In the listing below, take the stretch from the start through the line containing "scientific name: Hieracium venosum" and write it out again with "common name" changed to "vernacular name" throughout, leaving all else as it stands. Give only those lines.

Data shown:
---
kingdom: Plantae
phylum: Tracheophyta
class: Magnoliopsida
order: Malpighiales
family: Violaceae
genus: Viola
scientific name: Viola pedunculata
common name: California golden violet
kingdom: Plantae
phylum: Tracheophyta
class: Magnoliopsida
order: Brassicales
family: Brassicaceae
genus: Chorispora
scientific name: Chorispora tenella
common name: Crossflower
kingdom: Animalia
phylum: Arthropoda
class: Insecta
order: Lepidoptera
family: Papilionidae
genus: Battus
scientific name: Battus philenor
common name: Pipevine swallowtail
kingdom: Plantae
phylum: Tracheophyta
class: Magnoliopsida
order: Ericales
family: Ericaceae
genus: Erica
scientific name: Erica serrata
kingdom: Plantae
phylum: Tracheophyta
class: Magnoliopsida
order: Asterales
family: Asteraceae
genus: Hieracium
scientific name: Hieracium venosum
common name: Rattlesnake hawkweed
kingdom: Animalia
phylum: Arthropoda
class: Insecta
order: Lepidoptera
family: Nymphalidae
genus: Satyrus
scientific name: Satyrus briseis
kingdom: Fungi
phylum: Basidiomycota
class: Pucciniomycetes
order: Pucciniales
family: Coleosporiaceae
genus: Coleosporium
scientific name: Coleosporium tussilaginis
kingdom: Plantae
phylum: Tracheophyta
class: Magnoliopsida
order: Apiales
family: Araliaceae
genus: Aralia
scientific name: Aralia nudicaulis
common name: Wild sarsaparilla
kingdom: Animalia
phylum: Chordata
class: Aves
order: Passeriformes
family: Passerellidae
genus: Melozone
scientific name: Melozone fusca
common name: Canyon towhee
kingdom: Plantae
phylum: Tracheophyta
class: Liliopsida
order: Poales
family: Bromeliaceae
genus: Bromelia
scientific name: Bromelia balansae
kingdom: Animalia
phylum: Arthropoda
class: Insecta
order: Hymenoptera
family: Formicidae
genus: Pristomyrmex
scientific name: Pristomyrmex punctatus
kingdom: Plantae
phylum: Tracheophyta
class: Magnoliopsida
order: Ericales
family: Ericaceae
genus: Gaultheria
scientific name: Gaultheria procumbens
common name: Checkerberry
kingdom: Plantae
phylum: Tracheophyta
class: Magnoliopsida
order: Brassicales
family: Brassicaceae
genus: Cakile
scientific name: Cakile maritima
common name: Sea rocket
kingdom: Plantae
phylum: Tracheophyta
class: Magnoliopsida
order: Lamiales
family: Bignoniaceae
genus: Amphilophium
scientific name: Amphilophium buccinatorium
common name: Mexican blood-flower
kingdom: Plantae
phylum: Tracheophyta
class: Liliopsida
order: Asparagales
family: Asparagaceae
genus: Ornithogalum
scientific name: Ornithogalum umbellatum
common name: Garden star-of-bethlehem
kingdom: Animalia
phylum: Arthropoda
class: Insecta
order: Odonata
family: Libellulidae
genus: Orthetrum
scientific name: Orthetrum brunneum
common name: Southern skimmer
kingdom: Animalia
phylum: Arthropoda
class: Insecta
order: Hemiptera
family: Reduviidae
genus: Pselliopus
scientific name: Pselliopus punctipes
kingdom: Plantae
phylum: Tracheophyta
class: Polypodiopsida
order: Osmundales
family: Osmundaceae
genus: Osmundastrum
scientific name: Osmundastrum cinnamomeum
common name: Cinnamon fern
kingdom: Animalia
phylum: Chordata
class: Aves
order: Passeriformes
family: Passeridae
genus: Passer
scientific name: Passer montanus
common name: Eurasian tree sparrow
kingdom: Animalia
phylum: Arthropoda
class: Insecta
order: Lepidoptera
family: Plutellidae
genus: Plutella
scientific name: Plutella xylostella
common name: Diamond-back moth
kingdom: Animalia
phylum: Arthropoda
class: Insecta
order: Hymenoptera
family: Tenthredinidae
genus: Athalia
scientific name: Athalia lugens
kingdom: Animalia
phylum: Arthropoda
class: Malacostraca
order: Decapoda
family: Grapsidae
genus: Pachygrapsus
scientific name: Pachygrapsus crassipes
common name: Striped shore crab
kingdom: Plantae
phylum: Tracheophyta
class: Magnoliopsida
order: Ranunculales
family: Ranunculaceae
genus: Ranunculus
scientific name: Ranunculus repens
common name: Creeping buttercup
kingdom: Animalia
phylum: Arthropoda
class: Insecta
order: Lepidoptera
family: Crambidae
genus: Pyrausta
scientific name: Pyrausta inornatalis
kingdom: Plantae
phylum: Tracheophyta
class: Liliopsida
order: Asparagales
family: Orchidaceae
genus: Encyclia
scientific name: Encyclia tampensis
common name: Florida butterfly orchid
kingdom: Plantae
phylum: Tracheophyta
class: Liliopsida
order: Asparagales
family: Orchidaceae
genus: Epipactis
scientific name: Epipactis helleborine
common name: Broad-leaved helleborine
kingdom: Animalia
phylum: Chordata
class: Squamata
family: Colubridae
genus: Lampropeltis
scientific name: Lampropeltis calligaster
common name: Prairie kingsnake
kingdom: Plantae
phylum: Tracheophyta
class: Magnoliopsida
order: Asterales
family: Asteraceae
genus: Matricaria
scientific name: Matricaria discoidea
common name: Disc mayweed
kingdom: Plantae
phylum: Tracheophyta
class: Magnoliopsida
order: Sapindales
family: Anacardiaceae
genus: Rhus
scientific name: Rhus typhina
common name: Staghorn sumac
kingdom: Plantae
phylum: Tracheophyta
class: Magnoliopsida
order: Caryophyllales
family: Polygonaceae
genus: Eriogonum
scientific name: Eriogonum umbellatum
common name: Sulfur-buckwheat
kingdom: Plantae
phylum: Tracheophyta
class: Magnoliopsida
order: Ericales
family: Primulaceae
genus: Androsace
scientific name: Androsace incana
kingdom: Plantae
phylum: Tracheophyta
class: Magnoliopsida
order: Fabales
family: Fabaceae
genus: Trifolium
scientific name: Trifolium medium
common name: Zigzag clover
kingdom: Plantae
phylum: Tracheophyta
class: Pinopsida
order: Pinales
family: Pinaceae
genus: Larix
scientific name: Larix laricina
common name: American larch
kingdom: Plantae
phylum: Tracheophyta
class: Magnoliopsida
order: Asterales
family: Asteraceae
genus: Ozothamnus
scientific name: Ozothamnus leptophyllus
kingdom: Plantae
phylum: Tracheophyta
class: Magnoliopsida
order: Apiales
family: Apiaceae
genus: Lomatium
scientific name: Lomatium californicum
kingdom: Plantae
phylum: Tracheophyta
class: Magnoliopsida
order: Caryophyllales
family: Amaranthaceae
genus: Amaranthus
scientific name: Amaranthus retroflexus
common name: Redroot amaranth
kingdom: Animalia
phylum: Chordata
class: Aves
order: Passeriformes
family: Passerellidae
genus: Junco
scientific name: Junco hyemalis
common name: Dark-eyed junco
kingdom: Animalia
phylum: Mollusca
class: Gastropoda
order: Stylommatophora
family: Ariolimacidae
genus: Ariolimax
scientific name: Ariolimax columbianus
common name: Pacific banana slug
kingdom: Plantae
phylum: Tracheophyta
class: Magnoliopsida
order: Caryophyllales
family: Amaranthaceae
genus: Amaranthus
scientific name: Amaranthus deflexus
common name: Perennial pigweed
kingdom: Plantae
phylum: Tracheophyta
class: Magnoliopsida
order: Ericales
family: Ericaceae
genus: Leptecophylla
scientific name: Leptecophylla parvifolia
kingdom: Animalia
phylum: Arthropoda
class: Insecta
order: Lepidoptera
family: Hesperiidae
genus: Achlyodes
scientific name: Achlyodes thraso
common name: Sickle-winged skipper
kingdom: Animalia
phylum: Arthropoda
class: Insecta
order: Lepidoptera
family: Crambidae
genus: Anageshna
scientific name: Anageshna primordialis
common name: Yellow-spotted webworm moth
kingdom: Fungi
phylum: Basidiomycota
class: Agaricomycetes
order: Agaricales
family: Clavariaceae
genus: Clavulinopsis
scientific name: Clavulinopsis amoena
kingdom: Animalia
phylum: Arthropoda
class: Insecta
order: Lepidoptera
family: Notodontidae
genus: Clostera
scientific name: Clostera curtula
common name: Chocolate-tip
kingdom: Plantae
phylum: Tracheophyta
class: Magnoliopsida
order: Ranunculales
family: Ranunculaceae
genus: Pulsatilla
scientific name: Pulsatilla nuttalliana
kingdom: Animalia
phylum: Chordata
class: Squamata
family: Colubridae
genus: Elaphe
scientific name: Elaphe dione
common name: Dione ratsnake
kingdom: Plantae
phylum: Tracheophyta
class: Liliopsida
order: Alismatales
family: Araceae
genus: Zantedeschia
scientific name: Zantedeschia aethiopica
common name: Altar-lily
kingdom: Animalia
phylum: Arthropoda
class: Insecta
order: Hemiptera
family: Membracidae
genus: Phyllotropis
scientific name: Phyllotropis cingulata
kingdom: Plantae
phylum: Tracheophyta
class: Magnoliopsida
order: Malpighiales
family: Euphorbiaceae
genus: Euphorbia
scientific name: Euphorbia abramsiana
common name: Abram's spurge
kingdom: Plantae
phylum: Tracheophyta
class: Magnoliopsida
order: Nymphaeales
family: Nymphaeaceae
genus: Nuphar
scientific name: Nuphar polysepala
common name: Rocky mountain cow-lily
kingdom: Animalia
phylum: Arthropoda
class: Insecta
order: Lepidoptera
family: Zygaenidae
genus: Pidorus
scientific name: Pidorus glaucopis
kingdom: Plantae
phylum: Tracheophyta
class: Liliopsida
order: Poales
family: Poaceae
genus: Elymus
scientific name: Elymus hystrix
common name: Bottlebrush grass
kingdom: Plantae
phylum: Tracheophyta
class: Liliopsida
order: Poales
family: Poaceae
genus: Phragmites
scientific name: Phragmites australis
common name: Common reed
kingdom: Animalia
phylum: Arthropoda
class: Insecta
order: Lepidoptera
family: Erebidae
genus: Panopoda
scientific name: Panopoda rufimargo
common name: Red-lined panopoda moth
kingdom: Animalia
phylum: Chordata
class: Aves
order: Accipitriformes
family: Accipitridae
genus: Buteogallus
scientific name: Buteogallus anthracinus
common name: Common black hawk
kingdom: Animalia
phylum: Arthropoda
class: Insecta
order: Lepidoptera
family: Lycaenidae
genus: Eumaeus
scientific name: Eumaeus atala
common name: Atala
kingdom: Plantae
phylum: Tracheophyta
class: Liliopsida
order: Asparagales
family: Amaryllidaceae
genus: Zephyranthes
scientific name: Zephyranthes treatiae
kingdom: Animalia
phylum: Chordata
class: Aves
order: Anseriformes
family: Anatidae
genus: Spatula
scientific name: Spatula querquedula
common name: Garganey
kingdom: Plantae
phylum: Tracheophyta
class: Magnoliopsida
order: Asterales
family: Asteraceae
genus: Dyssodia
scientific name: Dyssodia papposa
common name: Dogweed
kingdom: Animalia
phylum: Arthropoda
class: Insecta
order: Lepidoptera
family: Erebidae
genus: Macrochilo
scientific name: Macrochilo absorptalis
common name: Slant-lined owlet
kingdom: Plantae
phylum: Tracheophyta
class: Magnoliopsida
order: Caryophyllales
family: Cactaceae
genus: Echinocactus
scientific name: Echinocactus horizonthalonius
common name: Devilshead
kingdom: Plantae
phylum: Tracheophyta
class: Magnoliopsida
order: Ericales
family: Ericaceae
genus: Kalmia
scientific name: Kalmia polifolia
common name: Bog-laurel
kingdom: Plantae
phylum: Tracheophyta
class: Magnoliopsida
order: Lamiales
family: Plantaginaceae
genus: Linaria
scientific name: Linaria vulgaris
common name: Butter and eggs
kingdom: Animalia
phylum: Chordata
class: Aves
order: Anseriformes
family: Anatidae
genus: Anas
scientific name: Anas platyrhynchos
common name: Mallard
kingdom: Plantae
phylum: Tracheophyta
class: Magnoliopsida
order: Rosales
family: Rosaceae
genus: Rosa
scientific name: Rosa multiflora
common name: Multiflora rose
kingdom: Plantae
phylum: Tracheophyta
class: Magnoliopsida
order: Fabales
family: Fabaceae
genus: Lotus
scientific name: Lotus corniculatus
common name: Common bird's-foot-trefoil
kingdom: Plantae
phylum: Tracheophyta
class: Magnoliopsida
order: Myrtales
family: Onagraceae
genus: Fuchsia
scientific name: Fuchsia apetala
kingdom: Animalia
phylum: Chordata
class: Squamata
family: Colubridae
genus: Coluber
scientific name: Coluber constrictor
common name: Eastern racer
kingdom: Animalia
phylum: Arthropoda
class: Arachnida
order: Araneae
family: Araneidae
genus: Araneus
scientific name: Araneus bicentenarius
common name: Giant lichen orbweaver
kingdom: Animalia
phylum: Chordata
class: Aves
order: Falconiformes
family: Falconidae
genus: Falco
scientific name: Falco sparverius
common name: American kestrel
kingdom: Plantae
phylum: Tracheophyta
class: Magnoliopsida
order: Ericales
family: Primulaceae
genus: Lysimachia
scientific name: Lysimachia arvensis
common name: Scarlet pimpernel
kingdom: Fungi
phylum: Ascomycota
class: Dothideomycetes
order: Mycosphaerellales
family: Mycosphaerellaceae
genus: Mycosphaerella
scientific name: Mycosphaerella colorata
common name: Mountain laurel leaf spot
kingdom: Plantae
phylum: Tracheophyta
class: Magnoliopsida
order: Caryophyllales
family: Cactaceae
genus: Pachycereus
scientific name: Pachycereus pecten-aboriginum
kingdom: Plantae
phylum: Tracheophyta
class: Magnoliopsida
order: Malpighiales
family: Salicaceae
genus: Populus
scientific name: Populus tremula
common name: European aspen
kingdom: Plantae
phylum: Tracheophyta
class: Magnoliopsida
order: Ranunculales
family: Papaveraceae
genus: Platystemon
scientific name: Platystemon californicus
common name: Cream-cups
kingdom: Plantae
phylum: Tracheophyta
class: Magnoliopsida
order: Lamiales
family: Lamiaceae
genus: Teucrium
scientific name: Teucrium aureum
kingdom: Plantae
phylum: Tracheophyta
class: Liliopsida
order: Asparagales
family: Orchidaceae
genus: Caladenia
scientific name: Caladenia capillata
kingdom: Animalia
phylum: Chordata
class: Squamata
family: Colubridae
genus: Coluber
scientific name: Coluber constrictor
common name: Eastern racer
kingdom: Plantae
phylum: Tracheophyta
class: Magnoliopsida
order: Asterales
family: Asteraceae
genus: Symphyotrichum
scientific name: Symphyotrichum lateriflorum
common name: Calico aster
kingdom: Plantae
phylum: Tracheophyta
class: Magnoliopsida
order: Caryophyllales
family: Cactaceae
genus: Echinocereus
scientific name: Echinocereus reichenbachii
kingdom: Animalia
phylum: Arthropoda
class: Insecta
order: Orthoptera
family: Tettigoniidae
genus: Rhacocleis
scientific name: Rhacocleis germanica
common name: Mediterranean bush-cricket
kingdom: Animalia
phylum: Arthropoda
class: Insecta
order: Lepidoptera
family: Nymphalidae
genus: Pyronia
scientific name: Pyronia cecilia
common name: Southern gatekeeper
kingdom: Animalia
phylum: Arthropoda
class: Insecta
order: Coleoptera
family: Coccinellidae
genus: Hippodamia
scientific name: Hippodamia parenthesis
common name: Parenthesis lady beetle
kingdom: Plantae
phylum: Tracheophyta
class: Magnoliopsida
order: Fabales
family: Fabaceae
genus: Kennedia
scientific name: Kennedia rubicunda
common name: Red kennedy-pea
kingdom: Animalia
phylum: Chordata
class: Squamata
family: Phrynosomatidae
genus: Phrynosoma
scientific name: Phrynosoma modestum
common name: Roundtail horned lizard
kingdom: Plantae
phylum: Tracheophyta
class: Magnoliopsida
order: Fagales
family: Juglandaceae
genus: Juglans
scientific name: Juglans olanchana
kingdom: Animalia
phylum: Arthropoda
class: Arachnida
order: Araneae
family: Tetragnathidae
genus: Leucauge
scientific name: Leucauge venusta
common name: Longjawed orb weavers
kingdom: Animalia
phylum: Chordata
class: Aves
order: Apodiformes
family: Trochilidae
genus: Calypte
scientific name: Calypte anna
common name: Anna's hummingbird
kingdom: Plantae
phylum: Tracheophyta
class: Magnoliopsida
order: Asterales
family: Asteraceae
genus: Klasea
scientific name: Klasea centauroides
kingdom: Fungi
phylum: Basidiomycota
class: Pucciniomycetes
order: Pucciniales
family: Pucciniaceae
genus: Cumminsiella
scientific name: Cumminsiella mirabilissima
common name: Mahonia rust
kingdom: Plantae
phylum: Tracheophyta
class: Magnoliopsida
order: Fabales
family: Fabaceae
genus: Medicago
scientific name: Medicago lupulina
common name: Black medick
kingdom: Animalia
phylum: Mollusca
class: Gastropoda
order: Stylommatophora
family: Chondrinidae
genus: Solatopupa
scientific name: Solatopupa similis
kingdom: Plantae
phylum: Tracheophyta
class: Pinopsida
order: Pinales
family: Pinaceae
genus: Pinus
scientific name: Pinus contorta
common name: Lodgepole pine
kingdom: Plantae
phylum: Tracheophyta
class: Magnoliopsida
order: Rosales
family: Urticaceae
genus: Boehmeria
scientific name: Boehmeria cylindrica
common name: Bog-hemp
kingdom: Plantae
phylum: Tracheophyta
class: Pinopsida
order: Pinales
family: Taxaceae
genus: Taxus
---
Answer to the task:
kingdom: Plantae
phylum: Tracheophyta
class: Magnoliopsida
order: Malpighiales
family: Violaceae
genus: Viola
scientific name: Viola pedunculata
vernacular name: California golden violet
kingdom: Plantae
phylum: Tracheophyta
class: Magnoliopsida
order: Brassicales
family: Brassicaceae
genus: Chorispora
scientific name: Chorispora tenella
vernacular name: Crossflower
kingdom: Animalia
phylum: Arthropoda
class: Insecta
order: Lepidoptera
family: Papilionidae
genus: Battus
scientific name: Battus philenor
vernacular name: Pipevine swallowtail
kingdom: Plantae
phylum: Tracheophyta
class: Magnoliopsida
order: Ericales
family: Ericaceae
genus: Erica
scientific name: Erica serrata
kingdom: Plantae
phylum: Tracheophyta
class: Magnoliopsida
order: Asterales
family: Asteraceae
genus: Hieracium
scientific name: Hieracium venosum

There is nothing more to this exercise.